Commonly used Arthritis treatment:
– Nonsteroidal Anti-Inflammatory Drugs (NSAIDs): More than a dozen different varieties of drugs, some of which are available over the counter. Used for all forms of arthritis to help ease the pain and inflammation caused by arthritis.
– Corticosteroids: A quick acting drug, similar to the cortisone made up by your own body, used to control the inflammation. When inflammation is due to a systematic inflammation, usually an oral corticosterioid is prescribed. However, if the inflammation is limited to one or few joints, the doctor may inject a corticosterioid directly into the joint.
– Analgesics: among the most common drugs for many forms of arthritis, unlike NSAIDs, that target both pain and inflammation, analgesics are designed purely for pain relief. Analgesics are usually used for people who are not able to take NSAIDs due to stomach problems or allergies.
– Disease Modifying Anti-Rheumatic Drugs (DMARDs): drugs that work in a slow manner to modify the course of inflammatory disease. DMARDs may be useful for multiple forms of arthritis like rheumatoid arthritis, lupus and psoriatic arthritis, all of which affect wrists and/or fingers.
– Gout Medications: Medications for gout are designed to reduce levels of uric acid in the blood in order to prevent future attacks of inflammation and joint pain. Others are made to relieve pain and inflammation of an acute attack; often time’s people with gout will take both medications.

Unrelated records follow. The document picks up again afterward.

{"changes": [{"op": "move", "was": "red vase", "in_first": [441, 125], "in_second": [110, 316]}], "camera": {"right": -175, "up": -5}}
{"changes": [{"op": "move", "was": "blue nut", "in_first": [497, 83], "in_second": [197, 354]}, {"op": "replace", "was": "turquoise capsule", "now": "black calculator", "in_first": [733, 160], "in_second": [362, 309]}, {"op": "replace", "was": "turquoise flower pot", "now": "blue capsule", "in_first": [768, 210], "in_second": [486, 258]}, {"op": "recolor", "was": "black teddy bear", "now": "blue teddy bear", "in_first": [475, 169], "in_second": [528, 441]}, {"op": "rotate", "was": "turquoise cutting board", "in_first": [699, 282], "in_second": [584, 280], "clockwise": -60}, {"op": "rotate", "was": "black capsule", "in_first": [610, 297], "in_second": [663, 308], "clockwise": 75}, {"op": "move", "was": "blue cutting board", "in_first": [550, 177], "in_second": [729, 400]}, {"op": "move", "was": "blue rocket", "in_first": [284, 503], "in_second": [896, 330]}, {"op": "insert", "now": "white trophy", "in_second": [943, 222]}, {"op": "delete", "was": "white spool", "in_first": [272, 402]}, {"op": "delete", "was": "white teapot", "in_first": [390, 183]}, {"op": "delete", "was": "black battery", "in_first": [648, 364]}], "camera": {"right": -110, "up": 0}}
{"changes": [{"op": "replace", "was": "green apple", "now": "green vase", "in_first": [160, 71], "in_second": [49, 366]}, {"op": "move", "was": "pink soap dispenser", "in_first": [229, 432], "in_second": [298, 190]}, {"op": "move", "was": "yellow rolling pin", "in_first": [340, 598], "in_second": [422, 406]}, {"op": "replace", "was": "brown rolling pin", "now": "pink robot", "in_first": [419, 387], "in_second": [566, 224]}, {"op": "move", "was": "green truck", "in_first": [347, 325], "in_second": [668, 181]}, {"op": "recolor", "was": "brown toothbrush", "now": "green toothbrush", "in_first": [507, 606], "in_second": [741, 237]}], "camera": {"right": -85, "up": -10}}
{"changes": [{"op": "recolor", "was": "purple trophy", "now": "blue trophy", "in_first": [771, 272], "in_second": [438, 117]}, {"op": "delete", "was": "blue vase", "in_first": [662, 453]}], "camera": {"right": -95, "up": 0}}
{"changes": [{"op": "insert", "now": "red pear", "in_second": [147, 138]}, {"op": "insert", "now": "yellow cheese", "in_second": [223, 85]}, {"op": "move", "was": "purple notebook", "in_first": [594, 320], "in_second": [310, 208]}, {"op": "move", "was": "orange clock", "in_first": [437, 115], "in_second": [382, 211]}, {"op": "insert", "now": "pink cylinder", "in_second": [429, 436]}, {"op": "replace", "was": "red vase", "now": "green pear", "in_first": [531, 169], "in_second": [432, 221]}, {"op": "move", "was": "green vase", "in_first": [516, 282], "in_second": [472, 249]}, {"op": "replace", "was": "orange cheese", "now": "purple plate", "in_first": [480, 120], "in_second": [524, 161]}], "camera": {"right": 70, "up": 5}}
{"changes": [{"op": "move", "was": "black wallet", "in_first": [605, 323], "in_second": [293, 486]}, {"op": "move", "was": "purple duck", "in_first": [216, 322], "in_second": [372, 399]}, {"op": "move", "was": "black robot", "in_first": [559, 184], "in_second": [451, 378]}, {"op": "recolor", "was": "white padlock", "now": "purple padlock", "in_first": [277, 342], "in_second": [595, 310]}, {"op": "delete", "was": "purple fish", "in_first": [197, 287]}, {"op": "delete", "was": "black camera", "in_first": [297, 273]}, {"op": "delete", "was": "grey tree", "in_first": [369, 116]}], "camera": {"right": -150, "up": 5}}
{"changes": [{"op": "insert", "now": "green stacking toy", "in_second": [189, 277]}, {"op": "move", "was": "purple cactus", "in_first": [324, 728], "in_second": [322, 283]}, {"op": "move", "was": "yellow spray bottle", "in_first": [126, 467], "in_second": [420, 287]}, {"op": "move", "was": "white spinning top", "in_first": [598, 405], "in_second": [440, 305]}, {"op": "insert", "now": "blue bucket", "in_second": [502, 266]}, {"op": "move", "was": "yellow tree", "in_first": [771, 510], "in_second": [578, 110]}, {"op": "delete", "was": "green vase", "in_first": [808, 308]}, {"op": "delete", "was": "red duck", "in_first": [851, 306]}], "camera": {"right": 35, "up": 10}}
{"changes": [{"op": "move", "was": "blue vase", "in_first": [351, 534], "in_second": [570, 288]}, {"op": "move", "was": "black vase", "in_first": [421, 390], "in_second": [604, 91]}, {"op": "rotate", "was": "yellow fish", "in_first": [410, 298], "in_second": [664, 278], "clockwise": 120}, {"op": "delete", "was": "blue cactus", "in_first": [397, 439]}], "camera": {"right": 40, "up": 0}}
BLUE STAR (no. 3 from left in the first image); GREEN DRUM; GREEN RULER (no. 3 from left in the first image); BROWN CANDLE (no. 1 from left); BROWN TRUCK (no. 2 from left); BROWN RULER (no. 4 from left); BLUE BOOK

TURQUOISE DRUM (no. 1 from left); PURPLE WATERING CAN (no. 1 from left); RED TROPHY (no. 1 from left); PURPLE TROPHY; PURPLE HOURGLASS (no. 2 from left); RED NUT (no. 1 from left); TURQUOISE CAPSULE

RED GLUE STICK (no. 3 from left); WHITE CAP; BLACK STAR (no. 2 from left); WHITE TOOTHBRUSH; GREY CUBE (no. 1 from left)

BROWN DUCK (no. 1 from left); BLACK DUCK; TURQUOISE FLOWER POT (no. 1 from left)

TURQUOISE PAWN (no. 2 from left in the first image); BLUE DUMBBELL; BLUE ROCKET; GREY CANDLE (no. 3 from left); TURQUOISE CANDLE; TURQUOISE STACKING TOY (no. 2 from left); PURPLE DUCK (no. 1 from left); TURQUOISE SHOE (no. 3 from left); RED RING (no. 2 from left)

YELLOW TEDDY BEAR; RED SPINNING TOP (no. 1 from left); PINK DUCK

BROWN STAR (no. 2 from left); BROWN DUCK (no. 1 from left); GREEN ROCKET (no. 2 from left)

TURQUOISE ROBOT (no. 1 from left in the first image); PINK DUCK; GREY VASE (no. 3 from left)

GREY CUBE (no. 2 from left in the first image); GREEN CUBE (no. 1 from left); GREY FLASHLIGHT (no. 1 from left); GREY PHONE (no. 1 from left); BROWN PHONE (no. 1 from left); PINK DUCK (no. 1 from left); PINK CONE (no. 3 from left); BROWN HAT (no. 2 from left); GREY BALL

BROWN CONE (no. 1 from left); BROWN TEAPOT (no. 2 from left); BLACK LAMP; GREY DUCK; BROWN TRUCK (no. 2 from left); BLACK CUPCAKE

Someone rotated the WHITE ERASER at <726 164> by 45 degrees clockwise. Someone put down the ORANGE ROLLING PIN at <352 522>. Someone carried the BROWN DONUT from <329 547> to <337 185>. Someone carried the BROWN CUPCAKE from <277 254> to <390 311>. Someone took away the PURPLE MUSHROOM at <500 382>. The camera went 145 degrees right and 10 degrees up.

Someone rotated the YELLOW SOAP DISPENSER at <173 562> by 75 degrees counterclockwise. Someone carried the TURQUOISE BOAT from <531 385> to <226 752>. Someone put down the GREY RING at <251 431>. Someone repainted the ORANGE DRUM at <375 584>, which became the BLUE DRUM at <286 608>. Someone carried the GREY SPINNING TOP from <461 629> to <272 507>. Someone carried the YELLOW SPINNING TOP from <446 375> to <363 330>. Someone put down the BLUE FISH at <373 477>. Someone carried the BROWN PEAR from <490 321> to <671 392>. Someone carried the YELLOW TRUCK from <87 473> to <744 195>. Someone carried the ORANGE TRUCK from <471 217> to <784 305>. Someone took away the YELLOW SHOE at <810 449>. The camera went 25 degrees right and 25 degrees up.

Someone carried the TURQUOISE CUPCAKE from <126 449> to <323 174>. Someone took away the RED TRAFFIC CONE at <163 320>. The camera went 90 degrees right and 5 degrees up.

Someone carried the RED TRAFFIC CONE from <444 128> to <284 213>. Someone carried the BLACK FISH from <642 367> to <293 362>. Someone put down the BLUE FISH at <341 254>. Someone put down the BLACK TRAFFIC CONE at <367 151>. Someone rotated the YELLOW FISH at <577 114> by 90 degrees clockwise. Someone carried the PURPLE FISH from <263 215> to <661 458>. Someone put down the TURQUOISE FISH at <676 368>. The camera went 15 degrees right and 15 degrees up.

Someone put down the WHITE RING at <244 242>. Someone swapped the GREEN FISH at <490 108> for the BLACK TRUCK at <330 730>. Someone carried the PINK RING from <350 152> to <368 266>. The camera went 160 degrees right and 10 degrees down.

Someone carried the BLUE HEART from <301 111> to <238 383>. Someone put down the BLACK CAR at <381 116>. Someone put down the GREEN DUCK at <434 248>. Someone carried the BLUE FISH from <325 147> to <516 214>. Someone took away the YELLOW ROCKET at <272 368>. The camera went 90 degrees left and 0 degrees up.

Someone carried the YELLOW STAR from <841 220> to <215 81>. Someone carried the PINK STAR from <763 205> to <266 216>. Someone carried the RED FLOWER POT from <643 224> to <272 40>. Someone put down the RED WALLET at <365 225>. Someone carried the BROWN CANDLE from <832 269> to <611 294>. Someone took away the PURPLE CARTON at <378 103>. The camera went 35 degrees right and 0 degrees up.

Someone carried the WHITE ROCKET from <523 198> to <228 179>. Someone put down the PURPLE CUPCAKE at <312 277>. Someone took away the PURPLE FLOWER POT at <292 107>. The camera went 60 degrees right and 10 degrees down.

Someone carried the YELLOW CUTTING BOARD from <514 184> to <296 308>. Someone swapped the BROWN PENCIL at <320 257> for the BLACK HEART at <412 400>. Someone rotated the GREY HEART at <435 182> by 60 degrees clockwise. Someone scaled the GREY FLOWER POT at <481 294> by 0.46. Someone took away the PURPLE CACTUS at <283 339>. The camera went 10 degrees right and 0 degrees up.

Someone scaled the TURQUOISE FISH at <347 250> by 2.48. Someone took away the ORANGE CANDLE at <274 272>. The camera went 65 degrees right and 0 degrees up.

– Biologic Response Modifiers: Newest category of medications being used for Rheumatoid Arthritis and some other forms of inflammatory forms of arthritis are the biologic agents. Currently, there are eight agents approved by the FDA. Each agent blocks a step in the inflammation process without suppressing the entire immune system.
– Osteoporosis Medications: Medications used to slow down the loss of bone, or help the body build a new bone. They are not specifically used to treat wrist and hand problems, but strong bones are less prone to fracture.